--- Task to carry out ---
Repeat every line of text from the entries below without changing anything, and leave the pictures out of your answer.

--- Task data ---
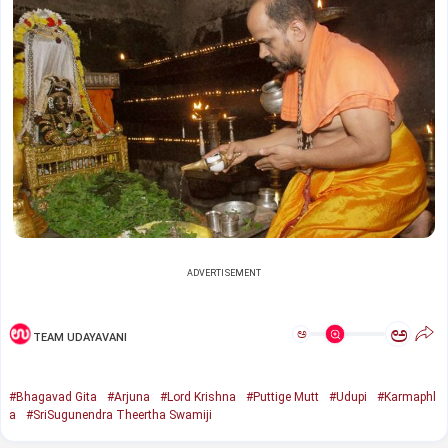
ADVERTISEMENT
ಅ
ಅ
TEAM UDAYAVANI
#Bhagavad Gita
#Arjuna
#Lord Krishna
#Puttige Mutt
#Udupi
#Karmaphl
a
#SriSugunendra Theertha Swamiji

--- Expected answer ---
ADVERTISEMENT
ಅ
ಅ
TEAM UDAYAVANI
#Bhagavad Gita
#Arjuna
#Lord Krishna
#Puttige Mutt
#Udupi
#Karmaphl
a
#SriSugunendra Theertha Swamiji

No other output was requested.